%%

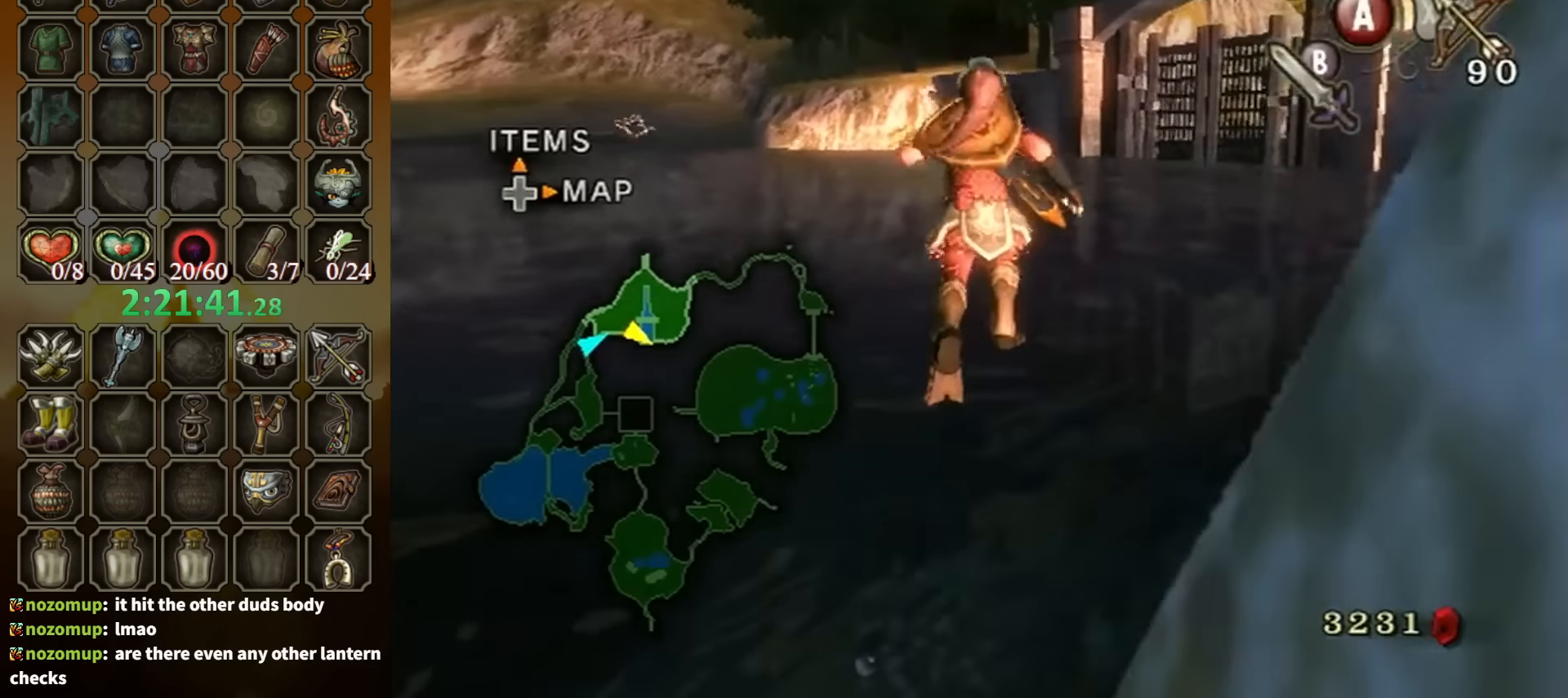
{"buttons": [], "left_stick": "up", "right_stick": "center", "events": []}
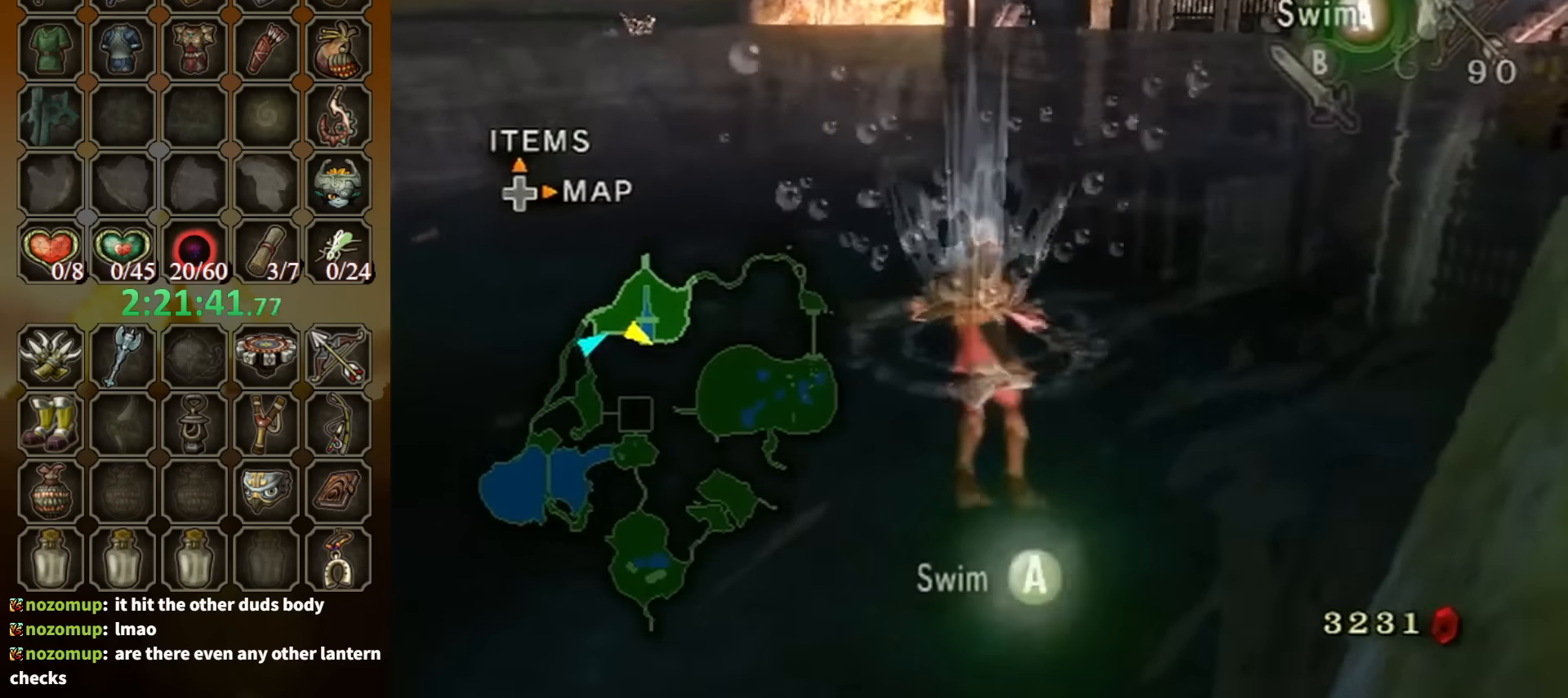
{"buttons": ["A"], "left_stick": "up", "right_stick": "center", "events": [[467, "A", "down"]]}
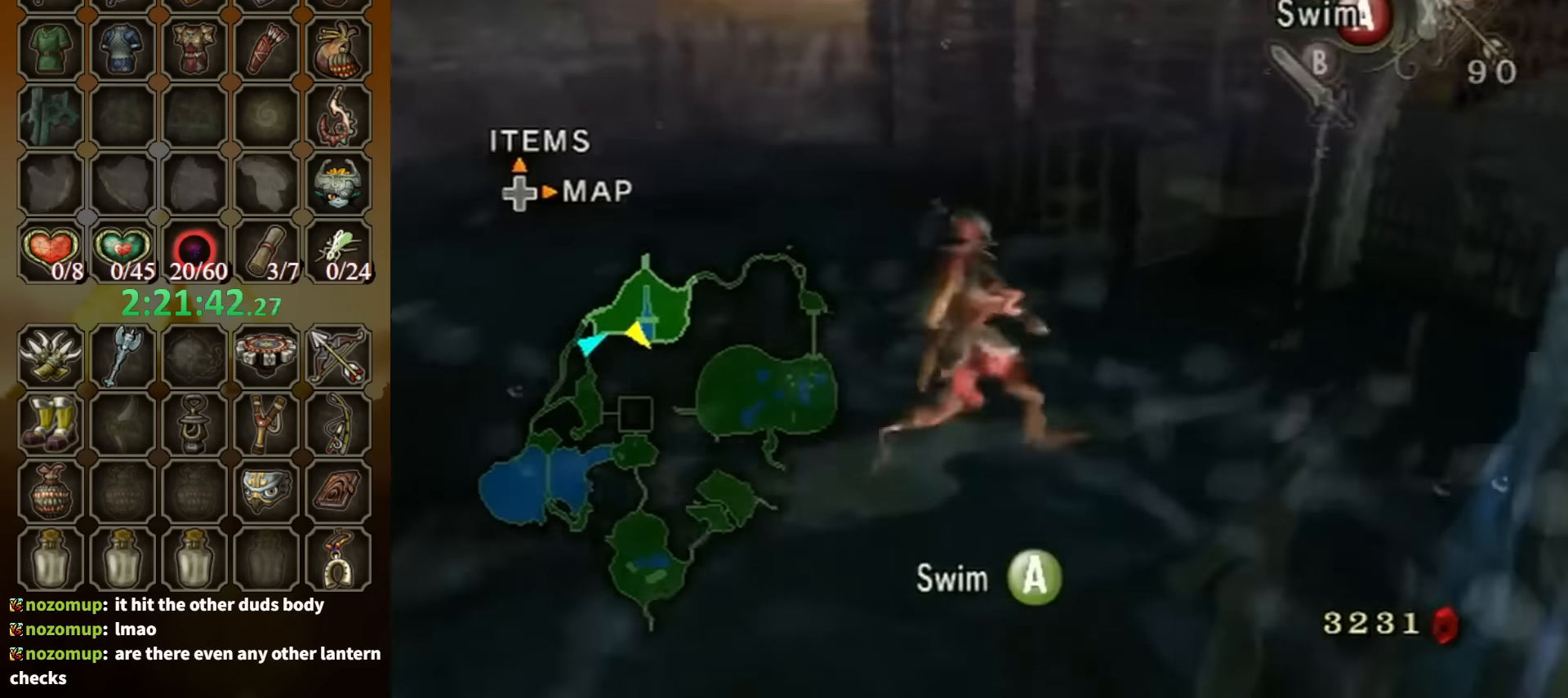
{"buttons": [], "left_stick": "up", "right_stick": "center", "events": [[67, "A", "up"], [134, "A", "down"], [234, "A", "up"], [300, "A", "down"], [334, "A", "up"], [434, "A", "down"], [500, "A", "up"]]}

%%

**TASK GOAL:**
Could you give all of the data again exactly as written, omitting any pictures?

**SOLUTION TO THIS EXERCISE:**
{"buttons": [], "left_stick": "up", "right_stick": "center", "events": []}
{"buttons": ["A"], "left_stick": "up", "right_stick": "center", "events": [[467, "A", "down"]]}
{"buttons": [], "left_stick": "up", "right_stick": "center", "events": [[67, "A", "up"], [134, "A", "down"], [234, "A", "up"], [300, "A", "down"], [334, "A", "up"], [434, "A", "down"], [500, "A", "up"]]}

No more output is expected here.